## Your objective
Recast the text of every entry below as a numbered list, leaving out any blank lines.

***** Listed records

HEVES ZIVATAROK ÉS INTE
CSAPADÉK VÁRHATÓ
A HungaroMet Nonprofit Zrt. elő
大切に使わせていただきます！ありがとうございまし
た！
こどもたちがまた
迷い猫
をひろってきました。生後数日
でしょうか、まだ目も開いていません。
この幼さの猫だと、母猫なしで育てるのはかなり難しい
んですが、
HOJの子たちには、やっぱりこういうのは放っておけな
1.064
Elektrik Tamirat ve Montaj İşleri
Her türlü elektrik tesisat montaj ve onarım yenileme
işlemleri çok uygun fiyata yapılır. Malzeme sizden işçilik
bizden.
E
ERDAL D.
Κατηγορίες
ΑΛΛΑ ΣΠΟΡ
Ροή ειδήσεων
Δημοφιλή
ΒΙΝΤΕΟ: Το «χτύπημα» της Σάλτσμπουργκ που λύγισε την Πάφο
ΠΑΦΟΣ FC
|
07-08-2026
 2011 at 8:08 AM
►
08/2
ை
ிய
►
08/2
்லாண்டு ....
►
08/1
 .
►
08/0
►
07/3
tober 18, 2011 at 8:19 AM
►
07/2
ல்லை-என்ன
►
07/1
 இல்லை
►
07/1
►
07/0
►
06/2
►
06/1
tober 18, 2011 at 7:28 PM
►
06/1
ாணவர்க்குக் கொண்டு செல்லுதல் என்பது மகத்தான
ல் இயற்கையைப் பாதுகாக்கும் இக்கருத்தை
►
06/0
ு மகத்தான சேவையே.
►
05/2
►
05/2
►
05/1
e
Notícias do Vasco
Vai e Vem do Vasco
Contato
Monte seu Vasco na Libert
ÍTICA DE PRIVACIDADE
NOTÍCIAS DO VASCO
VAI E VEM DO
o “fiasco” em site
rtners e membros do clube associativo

**********

## Exercise response
1. HEVES ZIVATAROK ÉS INTE
2. CSAPADÉK VÁRHATÓ
3. A HungaroMet Nonprofit Zrt. elő
4. 大切に使わせていただきます！ありがとうございまし
5. た！
6. こどもたちがまた
7. 迷い猫
8. をひろってきました。生後数日
9. でしょうか、まだ目も開いていません。
10. この幼さの猫だと、母猫なしで育てるのはかなり難しい
11. んですが、
12. HOJの子たちには、やっぱりこういうのは放っておけな
13. 1.064
14. Elektrik Tamirat ve Montaj İşleri
15. Her türlü elektrik tesisat montaj ve onarım yenileme
16. işlemleri çok uygun fiyata yapılır. Malzeme sizden işçilik
17. bizden.
18. E
19. ERDAL D.
20. Κατηγορίες
21. ΑΛΛΑ ΣΠΟΡ
22. Ροή ειδήσεων
23. Δημοφιλή
24. ΒΙΝΤΕΟ: Το «χτύπημα» της Σάλτσμπουργκ που λύγισε την Πάφο
25. ΠΑΦΟΣ FC
26. |
27. 07-08-2026
28.  2011 at 8:08 AM
29. ►
30. 08/2
31. ை
32. ிய
33. ►
34. 08/2
35. ்லாண்டு ....
36. ►
37. 08/1
38.  .
39. ►
40. 08/0
41. ►
42. 07/3
43. tober 18, 2011 at 8:19 AM
44. ►
45. 07/2
46. ல்லை-என்ன
47. ►
48. 07/1
49.  இல்லை
50. ►
51. 07/1
52. ►
53. 07/0
54. ►
55. 06/2
56. ►
57. 06/1
58. tober 18, 2011 at 7:28 PM
59. ►
60. 06/1
61. ாணவர்க்குக் கொண்டு செல்லுதல் என்பது மகத்தான
62. ல் இயற்கையைப் பாதுகாக்கும் இக்கருத்தை
63. ►
64. 06/0
65. ு மகத்தான சேவையே.
66. ►
67. 05/2
68. ►
69. 05/2
70. ►
71. 05/1
72. e
73. Notícias do Vasco
74. Vai e Vem do Vasco
75. Contato
76. Monte seu Vasco na Libert
77. ÍTICA DE PRIVACIDADE
78. NOTÍCIAS DO VASCO
79. VAI E VEM DO
80. o “fiasco” em site
81. rtners e membros do clube associativo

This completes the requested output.